The creature lets out another inhuman sound and runs at the car in loping strides, but Jack hits the gas, and even with the layer of ash on the road, he manages to speed away. The creature hits the ground where the car was, clawed hands digging into the road like it’s butter.
Jack pushes the car to its limit in the next few seconds, so that there’s a brief point when I’m sure I see the speed reach ninety. I glance back and see the creature watching, not chasing, obviously having decided that catching us would be too much of an effort.
“It’s okay, Jack,” I say. “You can slow down.”

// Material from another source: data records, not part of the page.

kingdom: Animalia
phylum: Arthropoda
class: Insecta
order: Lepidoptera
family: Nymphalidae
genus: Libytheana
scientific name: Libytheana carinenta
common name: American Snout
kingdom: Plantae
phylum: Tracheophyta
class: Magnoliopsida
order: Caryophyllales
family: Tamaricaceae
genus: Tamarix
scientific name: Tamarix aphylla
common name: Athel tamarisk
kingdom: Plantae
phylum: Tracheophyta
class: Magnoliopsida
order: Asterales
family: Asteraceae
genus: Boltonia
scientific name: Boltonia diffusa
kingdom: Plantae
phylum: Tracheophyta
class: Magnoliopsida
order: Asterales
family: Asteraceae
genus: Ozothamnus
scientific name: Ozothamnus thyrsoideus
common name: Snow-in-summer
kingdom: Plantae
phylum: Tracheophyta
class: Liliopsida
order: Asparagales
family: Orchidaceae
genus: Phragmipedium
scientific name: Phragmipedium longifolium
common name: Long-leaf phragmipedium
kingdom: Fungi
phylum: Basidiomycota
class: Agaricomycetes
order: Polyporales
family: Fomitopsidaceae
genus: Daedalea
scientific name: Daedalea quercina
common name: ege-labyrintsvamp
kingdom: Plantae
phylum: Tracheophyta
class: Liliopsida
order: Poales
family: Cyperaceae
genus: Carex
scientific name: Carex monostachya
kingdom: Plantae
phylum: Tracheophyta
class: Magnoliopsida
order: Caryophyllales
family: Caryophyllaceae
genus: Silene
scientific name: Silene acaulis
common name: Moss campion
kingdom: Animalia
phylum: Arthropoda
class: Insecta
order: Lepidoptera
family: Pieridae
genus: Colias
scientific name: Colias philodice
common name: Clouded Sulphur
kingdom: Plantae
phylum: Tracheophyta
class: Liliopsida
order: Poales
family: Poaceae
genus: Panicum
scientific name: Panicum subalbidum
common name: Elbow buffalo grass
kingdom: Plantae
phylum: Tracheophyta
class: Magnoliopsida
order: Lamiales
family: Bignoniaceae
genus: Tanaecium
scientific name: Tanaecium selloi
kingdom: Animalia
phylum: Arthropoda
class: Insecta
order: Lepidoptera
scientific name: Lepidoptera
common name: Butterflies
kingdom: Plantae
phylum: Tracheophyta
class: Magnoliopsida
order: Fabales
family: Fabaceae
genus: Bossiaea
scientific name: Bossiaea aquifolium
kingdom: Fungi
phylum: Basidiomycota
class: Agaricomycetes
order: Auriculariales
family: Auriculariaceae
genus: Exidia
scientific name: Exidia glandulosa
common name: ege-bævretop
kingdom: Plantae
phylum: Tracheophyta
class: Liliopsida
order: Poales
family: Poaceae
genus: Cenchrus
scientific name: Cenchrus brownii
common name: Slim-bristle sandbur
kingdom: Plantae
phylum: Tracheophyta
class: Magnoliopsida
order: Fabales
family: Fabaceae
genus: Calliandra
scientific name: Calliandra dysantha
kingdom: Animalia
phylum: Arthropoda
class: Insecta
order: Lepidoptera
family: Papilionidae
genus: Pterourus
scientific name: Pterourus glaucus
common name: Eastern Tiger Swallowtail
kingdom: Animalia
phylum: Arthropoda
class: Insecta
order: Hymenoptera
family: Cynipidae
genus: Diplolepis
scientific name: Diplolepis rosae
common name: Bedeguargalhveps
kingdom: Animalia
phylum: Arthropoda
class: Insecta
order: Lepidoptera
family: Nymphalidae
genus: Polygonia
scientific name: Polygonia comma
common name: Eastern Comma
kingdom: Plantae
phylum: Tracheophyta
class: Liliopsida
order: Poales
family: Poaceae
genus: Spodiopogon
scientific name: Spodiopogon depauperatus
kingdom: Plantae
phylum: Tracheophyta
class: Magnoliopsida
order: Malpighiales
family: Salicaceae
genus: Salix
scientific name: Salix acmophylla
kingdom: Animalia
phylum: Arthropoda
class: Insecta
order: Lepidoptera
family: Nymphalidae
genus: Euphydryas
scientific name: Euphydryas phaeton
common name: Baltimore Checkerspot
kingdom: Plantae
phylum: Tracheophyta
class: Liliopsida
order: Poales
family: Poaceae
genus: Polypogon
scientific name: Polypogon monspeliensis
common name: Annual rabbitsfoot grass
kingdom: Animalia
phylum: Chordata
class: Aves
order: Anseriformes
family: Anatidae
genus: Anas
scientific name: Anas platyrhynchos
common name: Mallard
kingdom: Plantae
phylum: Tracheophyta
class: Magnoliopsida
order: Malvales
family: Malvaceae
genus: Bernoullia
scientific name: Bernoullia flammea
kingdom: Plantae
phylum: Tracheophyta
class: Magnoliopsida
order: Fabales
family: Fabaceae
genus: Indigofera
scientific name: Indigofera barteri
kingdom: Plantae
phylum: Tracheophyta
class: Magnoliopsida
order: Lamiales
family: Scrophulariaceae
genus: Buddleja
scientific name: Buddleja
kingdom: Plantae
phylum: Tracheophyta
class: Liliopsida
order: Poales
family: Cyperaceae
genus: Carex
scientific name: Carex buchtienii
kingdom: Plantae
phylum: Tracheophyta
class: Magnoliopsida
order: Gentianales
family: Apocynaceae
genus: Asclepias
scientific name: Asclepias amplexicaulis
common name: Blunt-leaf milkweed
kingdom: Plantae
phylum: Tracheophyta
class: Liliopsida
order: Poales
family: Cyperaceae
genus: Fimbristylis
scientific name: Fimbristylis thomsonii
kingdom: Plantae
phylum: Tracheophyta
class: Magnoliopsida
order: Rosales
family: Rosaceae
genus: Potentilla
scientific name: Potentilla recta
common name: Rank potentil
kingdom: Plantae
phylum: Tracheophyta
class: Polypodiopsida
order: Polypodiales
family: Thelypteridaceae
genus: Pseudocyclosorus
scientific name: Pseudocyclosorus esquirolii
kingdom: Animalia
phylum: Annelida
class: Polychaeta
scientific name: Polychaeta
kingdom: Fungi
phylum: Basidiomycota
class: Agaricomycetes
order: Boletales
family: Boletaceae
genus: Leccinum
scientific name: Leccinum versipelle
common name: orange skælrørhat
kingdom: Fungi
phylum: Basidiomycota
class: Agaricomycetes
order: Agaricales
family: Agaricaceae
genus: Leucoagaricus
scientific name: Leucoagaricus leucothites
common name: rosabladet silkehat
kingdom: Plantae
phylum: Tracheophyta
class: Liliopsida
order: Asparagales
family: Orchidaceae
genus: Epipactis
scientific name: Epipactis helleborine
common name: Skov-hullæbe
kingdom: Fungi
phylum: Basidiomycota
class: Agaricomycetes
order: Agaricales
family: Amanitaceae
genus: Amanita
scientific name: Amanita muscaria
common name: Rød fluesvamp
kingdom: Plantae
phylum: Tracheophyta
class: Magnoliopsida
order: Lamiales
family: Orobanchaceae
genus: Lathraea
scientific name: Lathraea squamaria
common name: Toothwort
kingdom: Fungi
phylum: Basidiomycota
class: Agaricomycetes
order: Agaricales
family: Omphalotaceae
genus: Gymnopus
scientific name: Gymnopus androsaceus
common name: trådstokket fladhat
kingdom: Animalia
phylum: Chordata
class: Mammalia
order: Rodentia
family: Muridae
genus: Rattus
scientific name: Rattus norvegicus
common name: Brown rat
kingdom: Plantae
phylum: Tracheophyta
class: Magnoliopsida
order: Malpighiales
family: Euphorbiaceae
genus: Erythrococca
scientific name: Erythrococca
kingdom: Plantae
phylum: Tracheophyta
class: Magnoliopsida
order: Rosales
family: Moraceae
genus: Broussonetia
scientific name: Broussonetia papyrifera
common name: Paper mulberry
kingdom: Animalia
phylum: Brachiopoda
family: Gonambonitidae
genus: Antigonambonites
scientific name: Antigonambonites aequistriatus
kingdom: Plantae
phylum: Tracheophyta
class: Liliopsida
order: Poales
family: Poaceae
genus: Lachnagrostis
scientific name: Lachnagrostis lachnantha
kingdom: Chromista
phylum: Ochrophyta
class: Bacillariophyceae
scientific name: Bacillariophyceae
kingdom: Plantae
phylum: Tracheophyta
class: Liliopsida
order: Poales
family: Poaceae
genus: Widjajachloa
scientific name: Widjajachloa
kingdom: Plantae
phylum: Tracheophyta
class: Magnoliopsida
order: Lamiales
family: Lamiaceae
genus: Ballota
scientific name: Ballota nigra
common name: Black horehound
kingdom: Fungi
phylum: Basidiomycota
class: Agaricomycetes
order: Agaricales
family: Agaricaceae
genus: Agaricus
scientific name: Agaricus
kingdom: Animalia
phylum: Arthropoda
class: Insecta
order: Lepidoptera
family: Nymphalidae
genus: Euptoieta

Jack glances back and slows a little, though he’s still doing more than the speed limit would be on a street like this. He doesn’t stop until we’re well clear of the library. Almost all the way to the freeway.
“That was close,” he says. “Too close. Shooting that thing didn’t even seem to slow it down.”
That obviously bothers him. I don’t think Jack likes the idea of an enemy he doesn’t know how to kill if he needs to. I know I don’t like the idea of an enemy Jack can’t kill. If that creature had managed to get hold of us, how long would we have lasted? I don’t think it would have been able to burn us, but it still had claws and teeth. It was still too strong to fight.
“Jack, that creature…” I want to avoid this, but I know I can’t. We need to talk about it, and we need to do it now. “It burned the doors. It burned whoever that was back there. It has the same powers I do. What does that mean, Jack? Where did it come from?”
Jack shakes his head. “I don’t know, Celes.”
“Is it connected to me somehow? Am I the same kind of thing it is?” I can feel those questions gnawing away at me. Because if it’s something so terrifying and mindlessly evil, what does that make me?
“You’re nothing like that thing,” Jack says.
“I have the same powers.”
“You’re nothing like it,” Jack repeats, reaching out for me. “You’re not a monster, and you never will be.”
Trust J
ack to guess what’s scaring me. How can he know though? How can he know that one day I won’t end up like that thing? What if I’m just the first stage on whatever path leads to it?
“You have to trust me, Celes,” Jack says. “I don’t know what that thing is, but I know you aren’t it. You care too much about the world and the people in it. All that cared about was killing.”
I nod, knowing that he’s right, even though there are still so many doubts nagging at me. “There’s so much we don’t know,” I say. “Where did that creature come from, Jack? Does it have something to do with Hammond?”
“Your guess is as good as mine,” Jack says. “It could be up to Hammond. It could be from the future. It could even be something from the past. We don’t have enough information to make a guess, except that it seems to have a violent streak.”
I think about all the ash in the town. Some of it has to be from the fire that was raining from the sky when we went into the shelter, but how much of it is from that creature, or others like it? How many people has it killed?
“There might be others like it,” I say. “There might be dozens of them. Hundreds. There might be whole armies of them.”
“Or there might just be a few,” Jack says.
I nod. I don’t like being like this. Not knowing what’s going on. “What we need is more information.”
“If we can get it,” Jack agrees. “But it isn’t the main priority. The priority is to get to Location Thirteen. If we’re lucky, the Faders there will know more about what has happened in the past couple of days.”
“As well as how to stop those things,” I say.
Jack nods. “Let’s hope so. If there are more of them, then they could potentially wipe out every human out there.”
“But we know it doesn’t work out like that, don’t we?” I say.
Jack shakes his head. “You know we can’t take that for granted. We came back to change things, so we have to believe that things can change. If they can, then they can change both ways.”